Rep. Jeff Denham (R-Va.) bucked the GOP leadership on Monday by filing his legislation, the Enlist Act, as an amendment to the National Defense Authorization Act. The Enlist Act would allow some undocumented immigrants to join the military and then, under certain circumstances, obtain a green card. A spokesman for House Majority Leader Eric Cantor (R-Va.) said on Friday that Denham's bill would not be debated as part of the defense spending legislation, but Denham, joined by co-sponsor Rep. Tammy Duckworth (D-Ill.), chose to file it anyway.
Rep. Joaquín Castro (D-Texas) filed a separate amendment that would allow undocumented young people granted the ability to stay and work legally in the U.S. -- often called Dreamers -- to apply to and attend military academies. Under the Deferred Action for Childhood Arrivals policy started in 2012, more than 550,000 undocumented young people have received two years of work authorization and the ability to stay in the country, but they are currently banned from joining military academies.
With immigration reform at a standstill in the House, reform supporters are grasping for smaller-scale measures like those for would-be military service members to address at least part of the problem. Sen. Dick Durbin (D-Ill.) held a field hearing in Chicago on Monday urging Congress to allow Dreamers to enlist. On Tuesday, flanked by undocumented young people who hope to join the military, Denham and Reps. Luis Gutiérrez (D-Ill.) and Mike Coffman (R-Colo.) will make a similar call at a press conference outside the Capitol.
The House Rules Committee will meet Tuesday to consider which amendments to the NDAA will receive floor votes.
Both Denham and Castro are supporters of immigration reform -- the Republican was the first in his party to support a Democrat-led comprehensive bill last year -- but they also argue that their measures are appropriate for the defense spending bill.
"The Enlist Act provides an avenue for those who want to perform the ultimate act of patriotism -- serving their country -- to earn legal status," Denham said in a statement. "As a veteran, I can think of no better way to demonstrate your commitment to our nation."
Castro's amendment could be less contentious because it would not grant green cards, as the Enlist Act would. Castro said in a statement he was inspired to draft the amendment by a Dreamer in his district named Omar Leal, who wants to apply to West Point. Leal attended the State of the Union this year as Castro's guest.

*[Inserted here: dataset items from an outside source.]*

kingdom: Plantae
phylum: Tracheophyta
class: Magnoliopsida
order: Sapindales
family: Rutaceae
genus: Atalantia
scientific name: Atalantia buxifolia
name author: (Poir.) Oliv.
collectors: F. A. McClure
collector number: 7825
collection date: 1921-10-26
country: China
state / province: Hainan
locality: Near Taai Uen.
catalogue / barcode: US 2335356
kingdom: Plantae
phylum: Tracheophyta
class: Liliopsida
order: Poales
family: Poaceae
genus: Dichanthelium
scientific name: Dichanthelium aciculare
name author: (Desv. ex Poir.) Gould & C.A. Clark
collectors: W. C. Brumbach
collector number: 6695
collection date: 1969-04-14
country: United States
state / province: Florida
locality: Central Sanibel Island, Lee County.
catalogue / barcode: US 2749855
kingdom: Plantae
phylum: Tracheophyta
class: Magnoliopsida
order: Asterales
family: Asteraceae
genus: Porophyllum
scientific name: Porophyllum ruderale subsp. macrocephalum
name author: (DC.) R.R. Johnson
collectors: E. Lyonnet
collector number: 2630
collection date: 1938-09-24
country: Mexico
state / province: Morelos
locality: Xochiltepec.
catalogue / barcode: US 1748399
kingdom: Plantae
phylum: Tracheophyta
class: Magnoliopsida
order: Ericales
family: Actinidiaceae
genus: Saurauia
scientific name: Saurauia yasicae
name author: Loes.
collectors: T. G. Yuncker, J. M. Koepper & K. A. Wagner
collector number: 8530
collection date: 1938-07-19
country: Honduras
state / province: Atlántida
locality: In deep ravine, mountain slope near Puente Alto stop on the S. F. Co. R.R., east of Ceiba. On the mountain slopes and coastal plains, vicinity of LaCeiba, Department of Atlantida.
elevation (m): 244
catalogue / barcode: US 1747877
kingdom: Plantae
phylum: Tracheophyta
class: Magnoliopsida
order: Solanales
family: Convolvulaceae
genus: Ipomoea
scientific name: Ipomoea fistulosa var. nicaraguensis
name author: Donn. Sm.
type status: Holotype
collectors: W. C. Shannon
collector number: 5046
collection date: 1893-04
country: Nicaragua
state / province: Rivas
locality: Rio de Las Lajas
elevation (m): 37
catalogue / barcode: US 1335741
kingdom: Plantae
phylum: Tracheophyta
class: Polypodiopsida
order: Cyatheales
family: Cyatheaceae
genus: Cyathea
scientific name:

"The administration’s Deferred Action policy allowed many of these Dreamers to live, study, and work in this country without the fear of deportation," Castro said in a statement about his amendment. "However, we must ensure that the doors of opportunity are not closed to them as they strive to get ahead."
Conservative groups such as Heritage Action have fought to kill the Enlist Act. When news came out last week that the bill wouldn't get a vote on the House floor, the group did a metaphorical dance on its grave, but warned that similar measures could be added to the defense spending bill in the Senate.
"Once again we saw the conservative policy position carry the day in the House," Heritage Action spokesman Dan Holler said in a statement on Friday. "The Enlist Act would have had a negative impact on our military and our immigration system. But Americans understand there are no permanent victories in Washington, so they’ll be watching the Senate closely."
Rep. Steve King (R-Iowa) went on a rant on the House floor in April over the idea of undocumented immigrants joining the military and receiving legal status, saying the bill "would put out the advertisement that says, sneak into America, sneak into the military and that's going to be the most expeditious path to American citizenship and the whole smorgasbord of benefits that come from American citizenship."